Assuming you're referring to Mann's film, you're right on. In fact, I've often said that Mann would be the perfect director to helm a Bullitt remake. And Bullitt is a perfect film to be remade because -- as in the case of Miami Vice -- it isn't really about anything. You just need the right setting (San Francisco, in this case) and the right accoutrements (a car chase, for example).

* I agree with most of your assessment of Bullitt, but over time I've found a little -- just a little -- more depth there. The key is that last shot: Bullitt washing his face; his girlfriend sleeping in the other room; his gun off his hip but on the railing between them. Like a Mann character (particularly from Heat), Bullitt can't escape who he is, even as he recognizes that he's losing himself to his world of violence, becoming so numb that he indeed doesn't think twice about tearing through San Francisco in pursuit of the bad guys. Now, we're supposed to revel in the cool of the character, no doubt about it. But I think we're also supposed to see that he's mostly numb to the world around him. What Bullitt lacks is an arc. As you say, we don't learn anything about him. Beyond that, what we know doesn't change. If the movie were made today, it would get the Syd Field treatment and Bullitt would evolve. Instead, he just is. And, well, I'm OK with that.

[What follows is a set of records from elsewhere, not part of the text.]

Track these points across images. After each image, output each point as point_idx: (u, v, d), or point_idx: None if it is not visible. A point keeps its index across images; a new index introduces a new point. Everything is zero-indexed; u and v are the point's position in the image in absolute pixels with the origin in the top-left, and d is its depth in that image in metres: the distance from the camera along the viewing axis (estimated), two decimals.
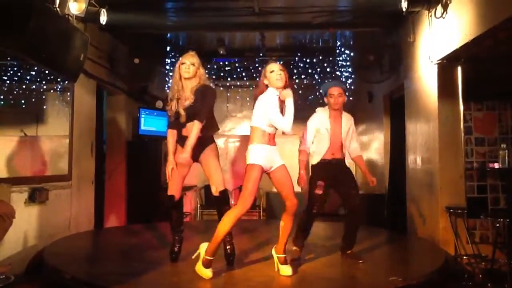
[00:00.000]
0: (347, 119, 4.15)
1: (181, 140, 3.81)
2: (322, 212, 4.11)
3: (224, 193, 3.82)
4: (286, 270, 3.44)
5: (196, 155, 3.79)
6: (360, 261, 3.90)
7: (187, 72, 3.75)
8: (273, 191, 7.34)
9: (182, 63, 3.78)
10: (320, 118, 4.10)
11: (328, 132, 4.04)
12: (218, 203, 3.85)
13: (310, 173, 4.18)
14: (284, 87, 3.48)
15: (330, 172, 4.02)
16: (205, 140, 3.80)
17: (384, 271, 3.78)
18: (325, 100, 4.13)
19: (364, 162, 4.36)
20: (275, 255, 3.54)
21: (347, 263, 3.93)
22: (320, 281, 3.46)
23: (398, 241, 5.43)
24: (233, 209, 3.41)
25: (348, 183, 4.05)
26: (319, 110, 4.17)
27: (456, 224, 4.71)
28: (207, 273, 3.32)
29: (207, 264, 3.33)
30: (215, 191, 3.81)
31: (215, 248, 3.35)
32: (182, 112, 3.75)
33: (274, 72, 3.45)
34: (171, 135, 3.93)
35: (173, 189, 3.88)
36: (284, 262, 3.48)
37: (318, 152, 4.09)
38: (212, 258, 3.34)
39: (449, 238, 4.75)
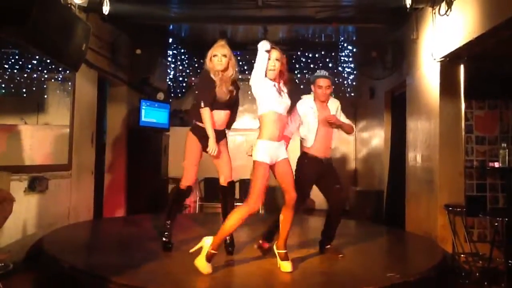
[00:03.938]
0: (333, 104, 4.08)
1: (200, 130, 3.83)
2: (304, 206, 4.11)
3: (232, 184, 3.89)
4: (286, 266, 3.42)
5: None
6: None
7: (220, 64, 3.75)
8: (272, 185, 7.34)
9: (214, 55, 3.76)
10: (308, 104, 4.02)
11: (316, 116, 3.95)
12: (225, 193, 3.93)
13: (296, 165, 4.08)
14: (280, 78, 3.45)
15: (317, 169, 3.96)
16: (223, 132, 3.90)
17: (381, 267, 3.79)
18: (312, 88, 4.07)
19: (349, 126, 4.14)
20: (275, 251, 3.52)
21: (345, 258, 3.93)
22: (319, 275, 3.47)
23: (396, 238, 5.45)
24: (242, 208, 3.34)
25: (332, 178, 4.01)
26: (306, 96, 4.11)
27: (454, 222, 4.72)
28: (207, 267, 3.27)
29: (210, 258, 3.29)
30: (223, 181, 3.88)
31: (220, 242, 3.35)
32: (228, 92, 3.80)
33: (271, 60, 3.37)
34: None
35: (190, 179, 3.91)
36: (285, 258, 3.46)
37: (307, 138, 4.00)
38: (216, 252, 3.30)
39: (447, 236, 4.76)
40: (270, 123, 3.34)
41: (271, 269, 3.47)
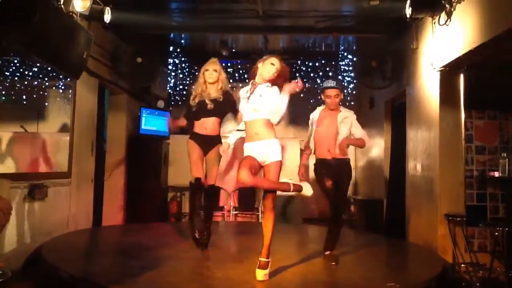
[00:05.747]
0: (343, 115, 4.20)
1: (195, 136, 4.28)
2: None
3: (212, 188, 4.28)
4: (258, 274, 3.31)
5: (206, 151, 4.26)
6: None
7: (211, 78, 4.25)
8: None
9: (206, 70, 4.26)
10: (314, 114, 4.32)
11: (314, 124, 4.25)
12: (205, 195, 4.30)
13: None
14: (276, 83, 3.47)
15: (328, 169, 4.09)
16: (216, 138, 4.27)
17: (382, 277, 3.77)
18: (322, 98, 4.28)
19: (359, 141, 4.27)
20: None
21: (345, 268, 3.92)
22: (318, 285, 3.45)
23: (396, 247, 5.42)
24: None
25: (338, 183, 4.08)
26: (318, 108, 4.38)
27: (454, 232, 4.71)
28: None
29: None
30: (206, 183, 4.26)
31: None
32: (209, 102, 4.21)
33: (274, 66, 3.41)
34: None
35: (198, 172, 4.22)
36: (262, 266, 3.32)
37: (312, 144, 4.27)
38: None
39: (448, 245, 4.74)
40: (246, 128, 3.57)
41: (271, 278, 3.44)
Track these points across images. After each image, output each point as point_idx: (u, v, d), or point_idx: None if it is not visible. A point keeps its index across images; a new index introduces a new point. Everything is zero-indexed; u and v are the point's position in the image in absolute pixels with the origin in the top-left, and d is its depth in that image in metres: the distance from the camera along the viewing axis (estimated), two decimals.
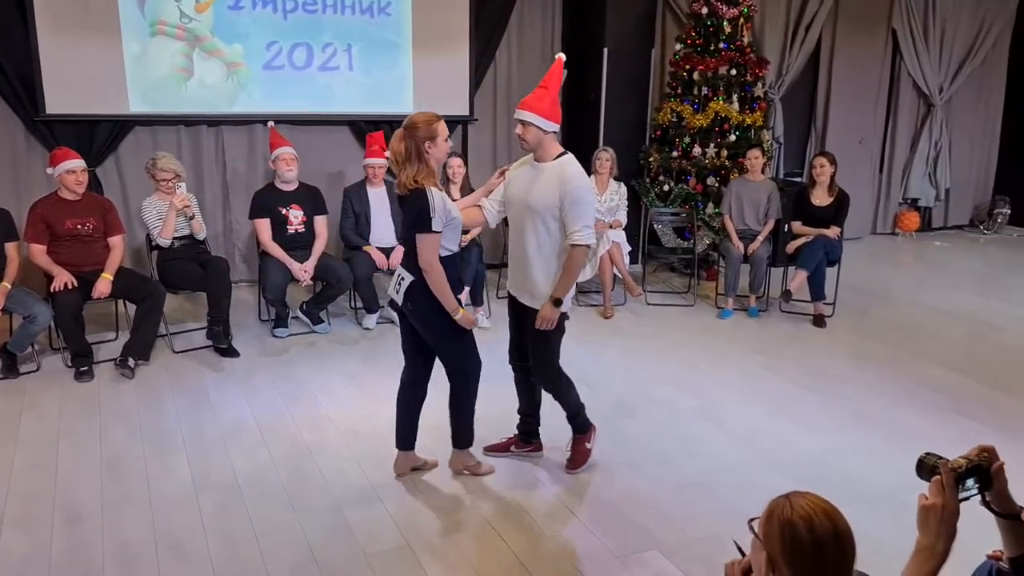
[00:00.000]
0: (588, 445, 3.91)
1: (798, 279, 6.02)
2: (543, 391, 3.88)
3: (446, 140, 3.34)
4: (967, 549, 1.75)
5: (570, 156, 3.50)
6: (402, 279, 3.42)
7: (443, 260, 3.35)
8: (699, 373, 5.07)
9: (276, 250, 5.46)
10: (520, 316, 3.75)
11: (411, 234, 3.31)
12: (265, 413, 4.40)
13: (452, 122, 7.07)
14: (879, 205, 9.24)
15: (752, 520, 1.68)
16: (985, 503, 1.78)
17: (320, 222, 5.67)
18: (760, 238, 6.23)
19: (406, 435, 3.79)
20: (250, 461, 3.87)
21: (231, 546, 3.18)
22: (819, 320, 6.07)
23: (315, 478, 3.73)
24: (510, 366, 3.95)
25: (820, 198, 6.24)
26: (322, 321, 5.72)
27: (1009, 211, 9.41)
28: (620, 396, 4.72)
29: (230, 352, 5.19)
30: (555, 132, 3.46)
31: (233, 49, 6.37)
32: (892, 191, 9.21)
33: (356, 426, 4.27)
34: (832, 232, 6.12)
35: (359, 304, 5.93)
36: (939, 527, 1.65)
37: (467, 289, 5.85)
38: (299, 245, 5.57)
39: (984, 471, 1.72)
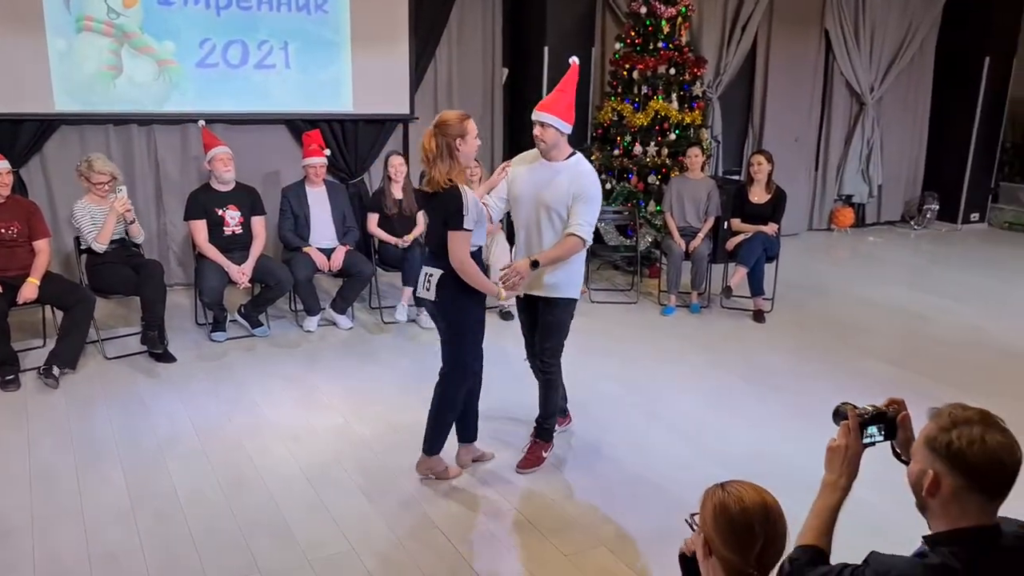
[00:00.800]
0: (545, 454, 3.92)
1: (738, 275, 6.11)
2: (545, 386, 3.87)
3: (475, 138, 3.40)
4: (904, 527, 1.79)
5: (581, 155, 3.66)
6: (430, 276, 3.46)
7: (471, 255, 3.41)
8: (643, 370, 5.11)
9: (213, 252, 5.32)
10: (534, 313, 3.81)
11: (443, 231, 3.34)
12: (203, 419, 4.28)
13: (392, 121, 7.03)
14: (815, 202, 9.45)
15: (693, 515, 1.79)
16: (896, 455, 1.93)
17: (258, 223, 5.54)
18: (701, 235, 6.30)
19: (464, 428, 3.82)
20: (189, 470, 3.76)
21: (170, 558, 3.08)
22: (759, 315, 6.17)
23: (256, 485, 3.64)
24: (532, 370, 3.95)
25: (758, 195, 6.35)
26: (261, 324, 5.60)
27: (937, 207, 9.72)
28: (568, 395, 4.71)
29: (166, 357, 5.04)
30: (569, 133, 3.62)
31: (164, 46, 6.18)
32: (827, 188, 9.43)
33: (298, 431, 4.18)
34: (770, 229, 6.23)
35: (299, 306, 5.82)
36: (842, 466, 1.87)
37: (410, 290, 5.80)
38: (236, 247, 5.44)
39: (889, 420, 1.90)
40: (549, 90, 7.10)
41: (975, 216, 9.86)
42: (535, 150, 3.69)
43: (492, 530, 3.34)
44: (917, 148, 9.90)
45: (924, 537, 1.68)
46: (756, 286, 6.17)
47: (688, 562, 1.85)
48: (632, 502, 3.57)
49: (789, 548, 1.77)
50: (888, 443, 1.92)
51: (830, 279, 7.51)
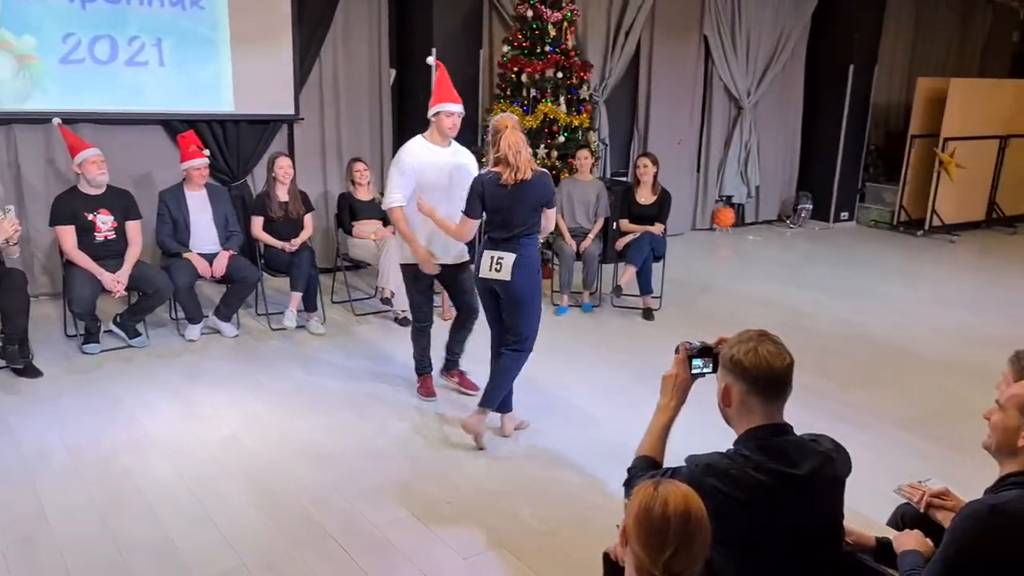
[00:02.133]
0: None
1: (627, 274, 6.23)
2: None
3: None
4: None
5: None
6: (501, 259, 3.89)
7: None
8: (538, 369, 5.11)
9: (83, 259, 5.00)
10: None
11: (529, 214, 3.87)
12: (76, 437, 4.01)
13: (277, 121, 6.81)
14: (698, 202, 9.75)
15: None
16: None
17: (133, 228, 5.25)
18: (591, 236, 6.39)
19: (506, 399, 4.13)
20: (60, 490, 3.50)
21: None
22: (648, 313, 6.31)
23: (136, 503, 3.44)
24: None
25: (645, 197, 6.49)
26: (139, 334, 5.31)
27: (811, 206, 10.20)
28: (464, 398, 4.68)
29: (29, 372, 4.70)
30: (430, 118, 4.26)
31: (24, 41, 5.77)
32: (709, 189, 9.75)
33: (181, 444, 3.98)
34: (657, 229, 6.37)
35: (181, 314, 5.55)
36: (673, 390, 2.31)
37: (299, 295, 5.63)
38: (110, 253, 5.14)
39: (715, 355, 2.21)
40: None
41: (845, 215, 10.41)
42: (419, 141, 4.24)
43: (388, 537, 3.26)
44: (791, 151, 10.37)
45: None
46: (645, 285, 6.30)
47: (612, 562, 1.86)
48: (529, 501, 3.56)
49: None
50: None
51: (714, 277, 7.76)
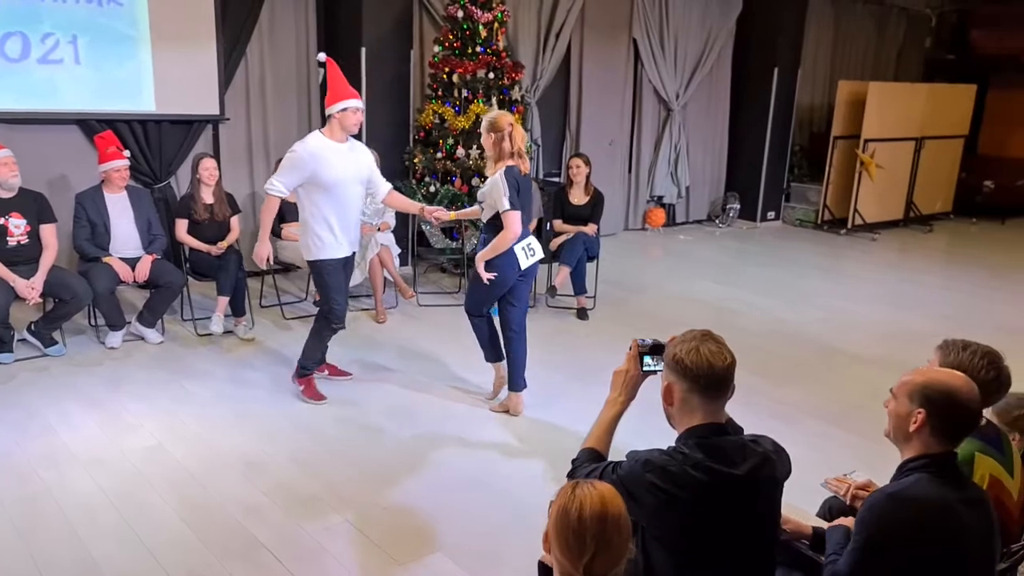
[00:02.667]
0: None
1: (561, 275, 6.25)
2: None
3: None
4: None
5: None
6: (531, 243, 4.26)
7: None
8: (472, 370, 5.09)
9: None
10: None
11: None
12: None
13: (201, 121, 6.62)
14: (630, 203, 9.86)
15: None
16: None
17: (48, 232, 5.03)
18: None
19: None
20: None
21: None
22: (582, 313, 6.34)
23: (55, 518, 3.28)
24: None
25: (577, 197, 6.52)
26: (56, 342, 5.09)
27: (739, 206, 10.42)
28: (397, 401, 4.62)
29: None
30: (331, 115, 4.25)
31: None
32: (640, 189, 9.87)
33: (102, 456, 3.82)
34: (590, 229, 6.41)
35: (101, 321, 5.33)
36: (623, 386, 2.33)
37: (226, 300, 5.48)
38: (23, 259, 4.91)
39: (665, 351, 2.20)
40: (368, 91, 6.99)
41: (771, 214, 10.67)
42: (318, 137, 4.23)
43: (322, 544, 3.19)
44: (719, 152, 10.57)
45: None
46: (579, 285, 6.33)
47: (548, 569, 1.84)
48: (466, 504, 3.53)
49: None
50: None
51: (646, 276, 7.85)
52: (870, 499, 2.05)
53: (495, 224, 4.17)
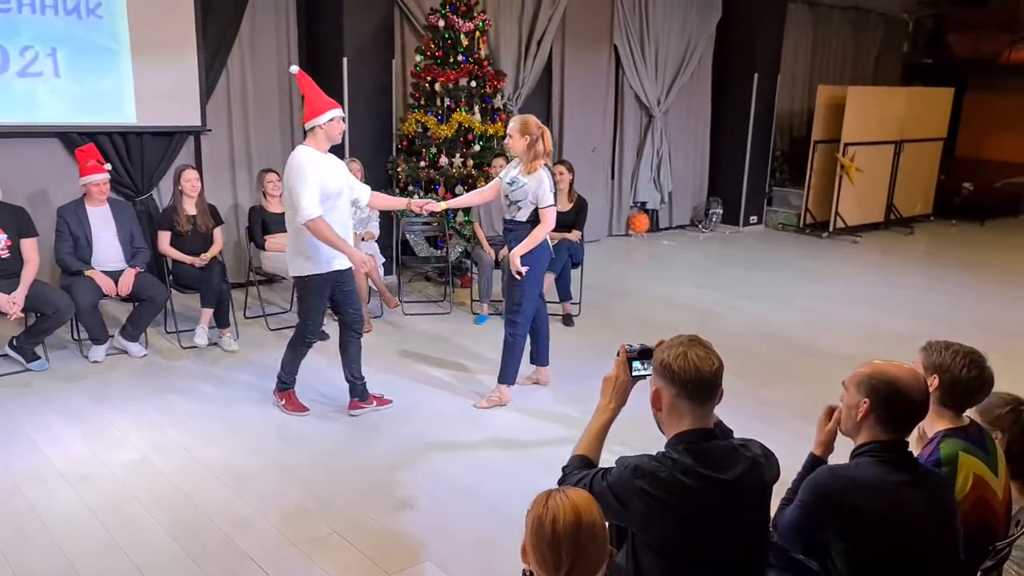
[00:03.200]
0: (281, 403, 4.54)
1: (547, 281, 6.24)
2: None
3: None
4: None
5: None
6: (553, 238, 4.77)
7: None
8: (460, 379, 5.10)
9: None
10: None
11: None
12: None
13: (183, 133, 6.59)
14: (613, 209, 9.90)
15: None
16: None
17: (29, 246, 4.99)
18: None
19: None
20: None
21: None
22: (568, 319, 6.35)
23: (39, 535, 3.25)
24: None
25: (561, 204, 6.51)
26: (38, 357, 5.04)
27: (721, 211, 10.49)
28: (383, 411, 4.61)
29: None
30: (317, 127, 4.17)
31: None
32: (623, 195, 9.91)
33: (88, 471, 3.79)
34: (574, 236, 6.43)
35: (84, 335, 5.29)
36: (613, 392, 2.31)
37: (210, 311, 5.45)
38: (4, 273, 4.87)
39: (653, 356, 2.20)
40: (350, 101, 6.99)
41: (754, 218, 10.73)
42: (309, 150, 4.12)
43: (311, 556, 3.17)
44: (701, 157, 10.63)
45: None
46: (564, 291, 6.34)
47: None
48: (456, 513, 3.52)
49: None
50: None
51: (631, 281, 7.88)
52: (817, 470, 2.20)
53: (534, 220, 4.44)
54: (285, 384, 4.55)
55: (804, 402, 4.82)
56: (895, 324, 6.50)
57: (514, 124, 4.41)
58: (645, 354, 2.26)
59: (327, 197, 4.12)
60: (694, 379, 1.99)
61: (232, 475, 3.80)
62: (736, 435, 2.16)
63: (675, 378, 2.01)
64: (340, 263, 4.27)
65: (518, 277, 4.51)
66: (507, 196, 4.53)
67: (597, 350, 5.70)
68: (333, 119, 4.15)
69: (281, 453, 4.06)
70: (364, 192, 4.54)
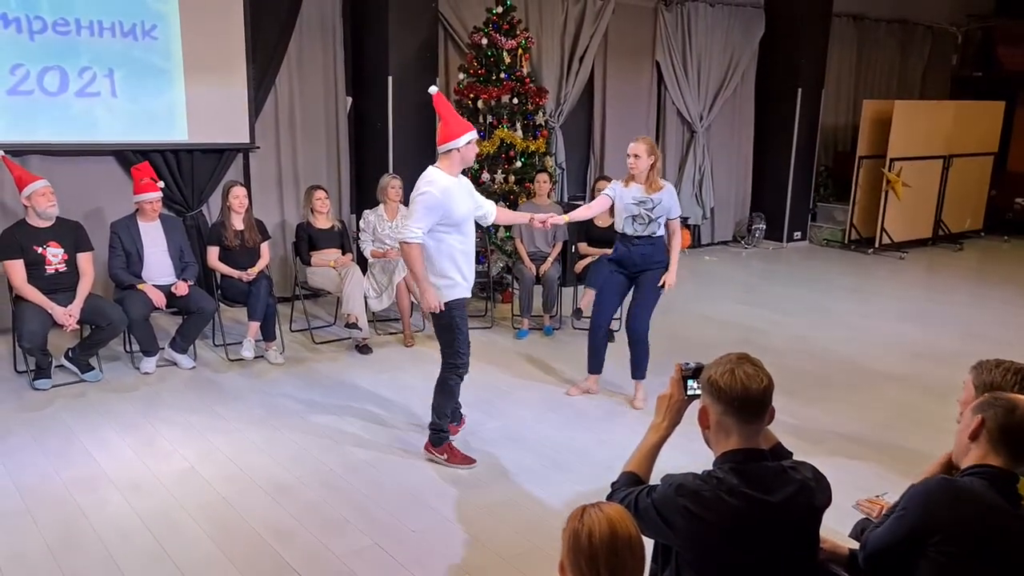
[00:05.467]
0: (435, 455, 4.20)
1: (587, 297, 6.25)
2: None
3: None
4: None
5: None
6: None
7: None
8: (501, 393, 5.12)
9: (33, 293, 4.89)
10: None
11: None
12: (26, 476, 3.89)
13: (232, 150, 6.76)
14: None
15: None
16: None
17: (84, 260, 5.16)
18: (550, 260, 6.44)
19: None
20: (8, 533, 3.40)
21: None
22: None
23: (90, 542, 3.35)
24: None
25: (603, 220, 6.55)
26: (92, 368, 5.20)
27: (764, 226, 10.40)
28: (425, 423, 4.65)
29: None
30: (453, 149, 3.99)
31: None
32: None
33: (139, 481, 3.89)
34: None
35: (135, 347, 5.44)
36: (666, 411, 2.28)
37: (257, 325, 5.56)
38: (61, 287, 5.04)
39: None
40: (395, 119, 7.11)
41: (798, 234, 10.63)
42: (441, 173, 3.95)
43: (352, 567, 3.22)
44: (744, 173, 10.57)
45: None
46: None
47: None
48: (495, 527, 3.54)
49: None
50: None
51: (672, 297, 7.80)
52: (924, 480, 2.08)
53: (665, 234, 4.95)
54: (441, 433, 4.17)
55: (847, 420, 4.75)
56: (943, 342, 6.37)
57: (642, 145, 4.73)
58: (699, 372, 2.21)
59: (455, 223, 3.98)
60: (740, 397, 1.97)
61: (275, 485, 3.87)
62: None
63: (721, 395, 1.99)
64: (466, 289, 4.11)
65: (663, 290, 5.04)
66: (637, 215, 4.90)
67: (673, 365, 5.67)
68: (471, 142, 4.00)
69: (323, 464, 4.13)
70: (491, 209, 4.35)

* You've done well to identify McQueen's strengths in Enemy, a movie that reveals McQueen didn't have to be quite so narrow. Alas, that's one of just three McQueen films I didn't have time to review prior to the blog-a-thon, and my memory of it is somewhat faint. But your description matches it. Nice job.

* However, it has been my theory that actors do choose roles as some sort of wish-fulfillment.

That could be possible. Another option, I think, is fear. I re-read the biography Steve McQueen: Portrait of an American Rebel, and I think it's James Coburn who says that you didn't want to take McQueen to a football game because he would be worried the guys in the huddle were talking about him. He was paranoid. His really was a rags to riches story, and I think he lived in constant fear that it would all disappear. He was also a noted cheapskate, and so it only makes sense that he was frequently drawn to those big-ticket movie roles (he wanted to get paid), which tend to be less nuanced in the first place. And then there was his lack of education, which made dialogue difficult for him, and so he cut it almost whenever he could.

I think the wish fulfillment factor with McQueen was less about wanting to be this cool -- because homeboy was part of the reason these guys were so cool (imagine another actor in the role of Bullitt and he's entirely different). But as he had success doing less, I think he kept chasing that, assuming that he could keep cutting, keep minimizing and have it work. He believed this right on through Le Mans, when he went too far, and then he started to loosen up again.

I will say this, though: There aren't many McQueen roles that I can look at and say, "You know, if they would have put Paul Newman there (a peer with far greater range and emotional complexity), that character would have worked." Again, I'm sure McQueen had a part in the narrowness of his performances. But was he ever given a great character? Not exactly.

Excite for Part 2!

Hokahey said...

Another great analysis of McQueen's persona. Well done. Yes, McQueen brings great presence to a flimsy script in Bullitt.

Jason makes an apt comparison with Heat. I've always wondered if Mann thought of Bullitt when he staged his own pursuit-through-the-airport sequence.

I see more conflict and depth in McQueen's role as Jake Holman as he grows more and more disillusioned with the military and disgusted with his participation in violence.

Steven Santos said...

Thanks, Jason and Hokahey, for the comments.


I was referring to Mann's film which I think exists like "Bullitt" mostly for producing its own vibe. I wouldn't be surprised if Mann devoted a scene to his protagonists buying tv dinners! Like Hokahey, "Heat" was the first movie I thought of during that airport chase.

Also, you are certainly right that fear played a big part in McQueen's choices, as it probably does for any star of that caliber. To his credit, even in his most obvious paycheck roles, he injects a certain human quality to stock characters that almost makes you forget that he's coasting a bit.